O Colóquio Regional Sul “Ensino Médio: reflexões e propostas” foi promovido pela Associação Nacional de Dirigentes das Instituições Federais de Ensino Superior (ANDIFES), Regional Sul, tendo a participação de representantes da Universidade Federal do Paraná, da Universidade Federal de Santa Catarina, da Universidade Federal de Santa Maria, da Universidade Federal de Pelotas, da Universidade Tecnológica Federal do Paraná, da Universidade Federal do Pampa, da Universidade Federal de Ciências da Saúde de Porto Alegre e da Universidade Federal da Fronteira Sul, além das instituições anfitriãs, a Universidade Federal do Rio Grande do Sul (UFRGS) e a Universidade Federal do Rio Grande (FURG), para a análise dos impactos da Medida Provisória 746/2016, que propõe uma reforma do Ensino Médio. O encontro é inédito por congregar educadores do Ensino Superior na defesa de uma educação democrática de Ensino Médio. As atividades do Colóquio tiveram, também, a participação de docentes, discentes e técnico-administrativos de outras Instituições de Ensino Superior e de Ensino Médio da Região Sul.
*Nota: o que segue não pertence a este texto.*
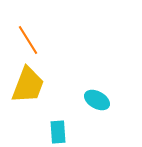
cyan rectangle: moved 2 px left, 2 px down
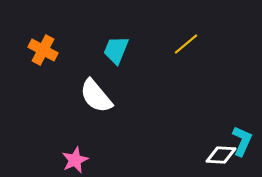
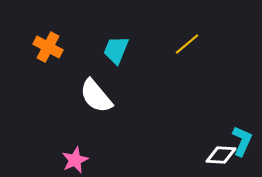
yellow line: moved 1 px right
orange cross: moved 5 px right, 3 px up
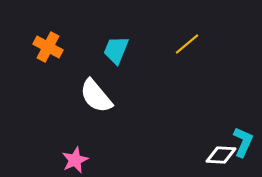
cyan L-shape: moved 1 px right, 1 px down
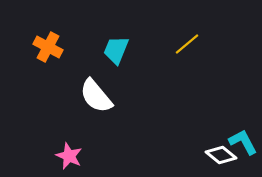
cyan L-shape: rotated 52 degrees counterclockwise
white diamond: rotated 36 degrees clockwise
pink star: moved 6 px left, 4 px up; rotated 24 degrees counterclockwise
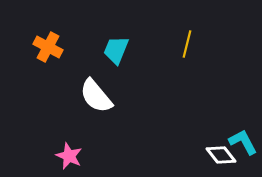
yellow line: rotated 36 degrees counterclockwise
white diamond: rotated 12 degrees clockwise
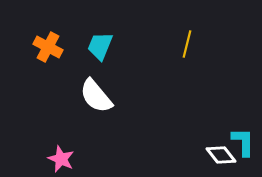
cyan trapezoid: moved 16 px left, 4 px up
cyan L-shape: rotated 28 degrees clockwise
pink star: moved 8 px left, 3 px down
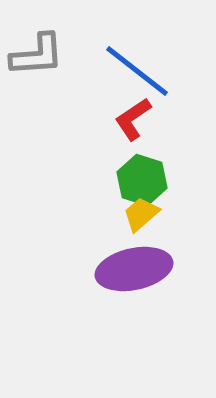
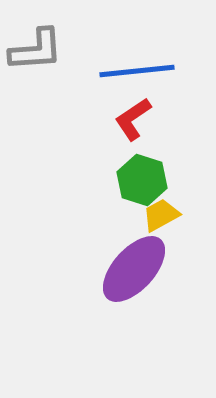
gray L-shape: moved 1 px left, 5 px up
blue line: rotated 44 degrees counterclockwise
yellow trapezoid: moved 20 px right, 1 px down; rotated 12 degrees clockwise
purple ellipse: rotated 36 degrees counterclockwise
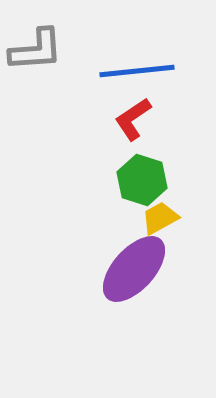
yellow trapezoid: moved 1 px left, 3 px down
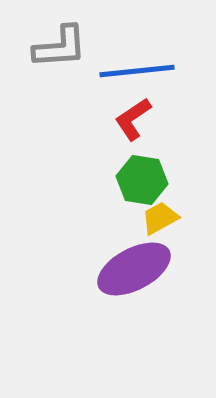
gray L-shape: moved 24 px right, 3 px up
green hexagon: rotated 9 degrees counterclockwise
purple ellipse: rotated 20 degrees clockwise
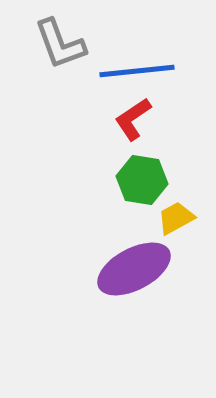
gray L-shape: moved 3 px up; rotated 74 degrees clockwise
yellow trapezoid: moved 16 px right
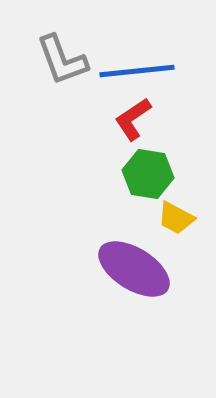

Foram propostas duas mesas temáticas conduzidas por estudiosos e pesquisadores do campo das políticas educacionais e do ensino e da aprendizagem no Ensino Médio, que analisaram a MP 746 e problematizaram os efeitos da reforma proposta. As abordagens foram seguidas de discussões com a plenária, aprofundando análises e apontando encaminhamentos que revelam a posição da comunidade acadêmica e estudantil sobre o tema.

Inicialmente, é preciso compreender as Instituições de Educação Superior como bem público, como espaço de fomento da consciência crítica e pluricultural. Às Universidades e aos Institutos Federais de Educação, Ciência e Tecnologia, cabe a tarefa social de colaborar com a formação de sujeitos, contribuindo para que a sociedade se renove, prevalecendo os princípios da democracia e da garantia dos Direitos Fundamentais de cidadania. Nessa direção, não poderíamos desconsiderar a premência dessa discussão e de posicionamento político na defesa da educação como um desses direitos.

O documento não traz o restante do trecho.